In 2012, dementia was ranked as the third leading cause of death in Australia, accounting for an average of 28 deaths per day. (2)

Alzheimer’s disease is the most common dementia disorder worldwide.

Solving complex healthcare problems like dementia is what drives Mater Research Associate Professor Geoffrey Faulkner. Associate Professor Faulkner and his team of ten researchers are working to understand how genetics affect brain function.

A current area of interest in Alzheimer’s research involves mapping single neurons (genome sequencing) to determine how normal mutations in the brain affect memory and function.

“A person’s genome changes throughout their lifetime through a process of natural mutation. However, sometimes this process goes haywire,” Associate Professor Faulkner explains.

While current scientific wisdom suggests the cause of Alzheimer’s disease is the build-up of a ‘plaque’ on neurons that stop them from firing, Associate Professor Faulkner and his team are considering whether a lack of mutation in these neurons may point to a different reason as to why Alzheimer’s occurs.
Mater Research is uniquely placed to conduct this research being one of only two research institutes in the world with the facilities and methods to sequence the genome of a single neuron.
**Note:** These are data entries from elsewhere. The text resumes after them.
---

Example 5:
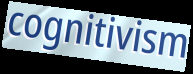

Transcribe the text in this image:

cognitivism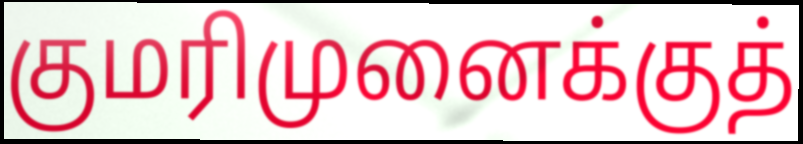
குமரிமுனைக்குத்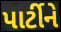
પાર્ટીને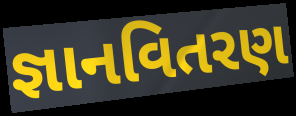
જ્ઞાનવિતરણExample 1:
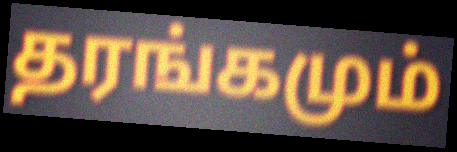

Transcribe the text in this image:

தரங்கமும்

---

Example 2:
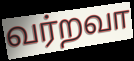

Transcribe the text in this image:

வர்றவா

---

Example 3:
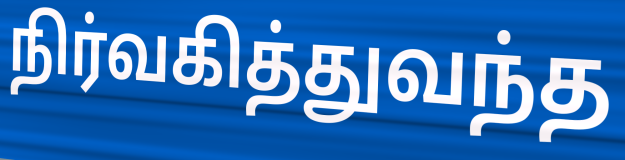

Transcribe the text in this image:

நிர்வகித்துவந்த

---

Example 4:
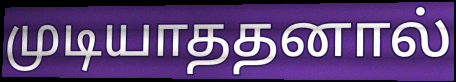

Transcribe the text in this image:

முடியாததனால்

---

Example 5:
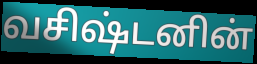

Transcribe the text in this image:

வசிஷ்டனின்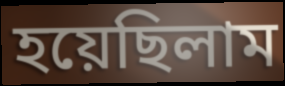
হয়েছিলাম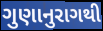
ગુણાનુરાગથી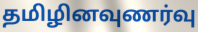
தமிழினவுணர்வு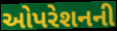
ઓપરેશનની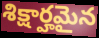
శిక్షార్హమైన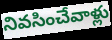
నివసించేవాళ్లు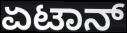
ಏಟಾನ್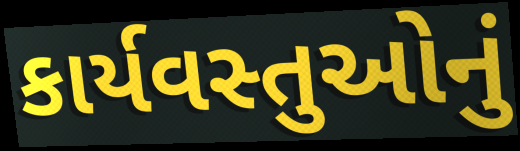
કાર્યવસ્તુઓનુંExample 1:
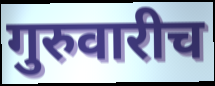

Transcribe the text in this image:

गुरुवारीच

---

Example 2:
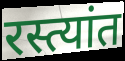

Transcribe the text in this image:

रस्त्यांत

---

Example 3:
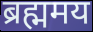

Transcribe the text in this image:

ब्रह्ममय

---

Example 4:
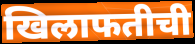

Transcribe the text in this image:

खिलाफतीची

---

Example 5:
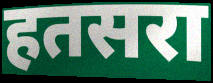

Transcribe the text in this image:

हतसरा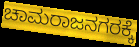
ಚಾಮರಾಜನಗರಕ್ಕೆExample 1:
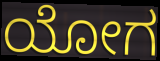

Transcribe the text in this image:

ಯೋಗ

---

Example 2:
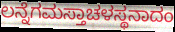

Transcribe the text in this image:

ಲನ್ನೆಗಮಸ್ತಾಚಳಸ್ಥನಾದಂ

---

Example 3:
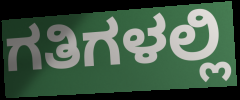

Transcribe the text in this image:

The team is also collaborating with Dr Peter Heutink of DZNE Tübingen, Germany—one of the world’s leading Alzheimer researchers.

This research project is only in its infancy but if successful it could have a life-changing impact on many Australians.

Associate Professor Faulkner was recently awarded the 2014 Millennium Science Award by the Lorne Genome Conference for his other work into pioneering a technique to pinpoint gene mutations in various cancers.

1.  Australian Institute of Health and Welfare (2013) Dementia.
2. Australian Bureau of Statistics (2014) Causes of Death, Australia.